Szolc napisał na portalu wiadomości.24, że policja powinna złamać strajk w Budryku.
W stylu podobnym do neoliberalnych publicystów z GW, Szolc w grudniu napisał o strajku w Budryku:
Od ponad 2 tygodni trwa strajk na Kopalni Budryk. Sądzę, że jedyną strategią jego organizatorów jest trwanie w nim. Nie wiedzą co mają zrobić, gdyż są uzleznieni od nadziei, którą rozbudzili w górnikach.
Wydarzenia na kopalni Budryk wskazują, że komitet strajkowy był przekonany, że wystarczy kilka dni strajku, aby zmusić zarząd do ustępstw. Pewnie nikt z nich nie przewidział scenariusza, że tych postulatów nie da się osiągnąć. Można więc założyć, że organizatorzy wiedzieli jak rozpocząć strajk, jednak nie mają bladego pojęcia jak go zakończyć, zaspakając przy tym rozbudzone oczekiwania strajkujących.
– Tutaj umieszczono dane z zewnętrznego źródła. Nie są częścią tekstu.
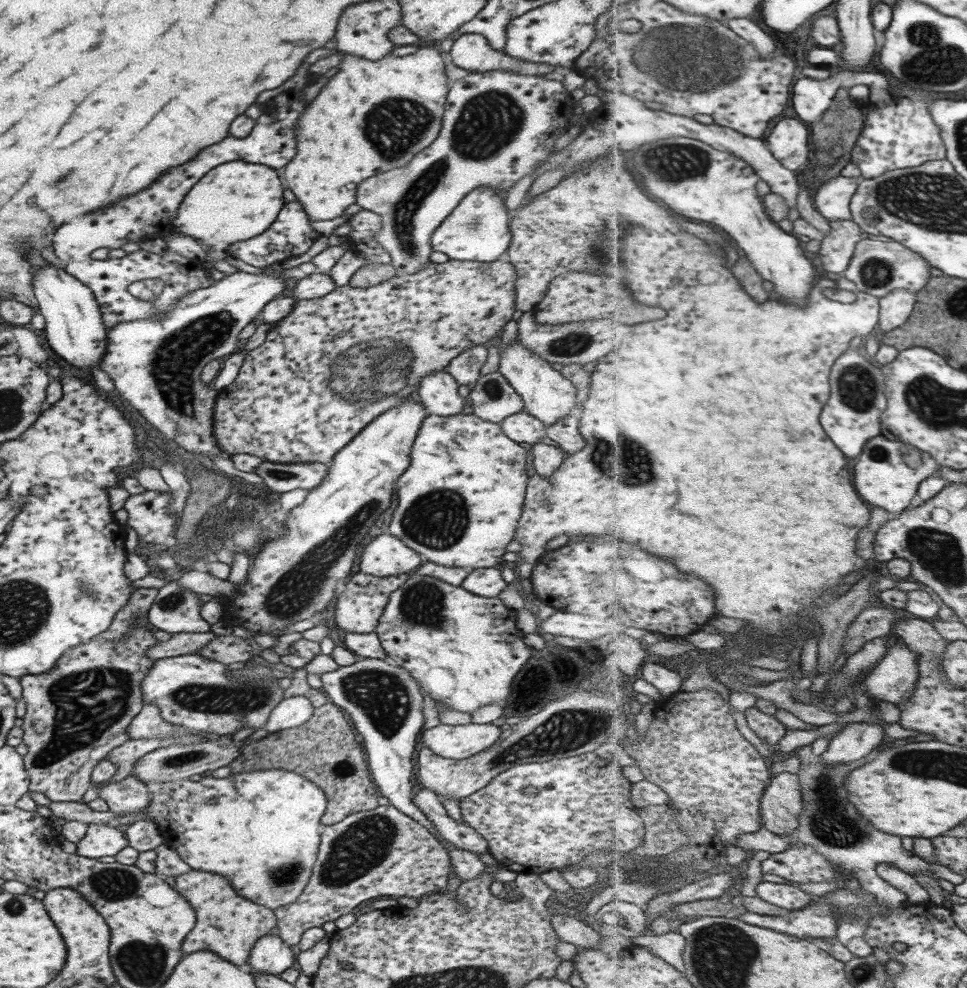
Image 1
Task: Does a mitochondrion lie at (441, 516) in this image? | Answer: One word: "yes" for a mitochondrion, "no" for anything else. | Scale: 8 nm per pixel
yes

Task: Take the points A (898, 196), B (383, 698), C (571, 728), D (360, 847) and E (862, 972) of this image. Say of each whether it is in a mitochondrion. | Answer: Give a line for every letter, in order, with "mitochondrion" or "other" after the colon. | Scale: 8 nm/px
A: mitochondrion
B: mitochondrion
C: mitochondrion
D: mitochondrion
E: mitochondrion

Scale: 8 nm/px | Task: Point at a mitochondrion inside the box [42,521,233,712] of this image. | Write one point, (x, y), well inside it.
(171, 602)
Obawiam się, że Ci ludzie zatracili całkowicie poczucie rzeczywistości. Dlatego trwają uparcie przy swoich racjach, nie patrząc na to, że kopalnia generuje coraz większe straty. Myślę też, że nie ma co liczyć na to, że organizatorzy sami zakończą ten strajk. Obawiam się, że tego nie zrobią, ponieważ zbyt bardzo rozbudzili nadzieję załogi, która przystąpiła do strajku. Najprawdopodobniej boją się też przyznać, że nie są w stanie nic więcej osiągnąć niż to, co udało się zrobić Solidarności oraz pozostałym związkom zawodowym w porozumieniu z JSW, tyle, że bez strajku! I na tym właśnie polega ta zasadnicza różnica! Przyznając się do porażki musieliby też odpowiedzieć, na jakże ważne, pytanie: po co właściwie był ten strajk?
Co więc można zrobić, aby zakończyć ten beznadziejny stan? Wydaję mi się, że jedynym rozsądnym rozwiązaniem, w tak patowej sytuacji, pozostaje odcięcie organizatorów od strajkującej załogi. To oczywiście wymaga podjęcia interwencji ze strony państwa. Skoro jednak mamy do czynienia z strajkiem nielegalnym, który przedłuża się w nieskończoność, służby interwencyjne powinny podjąć niezbędne działania prawne, aby na kopalni ludzie mogli normalnie pracować. Uważam, że dla związków zawodowych w takiej sytuacji, sprawą najważniejszą powinna być ochrona stabilnego zatrudnienia.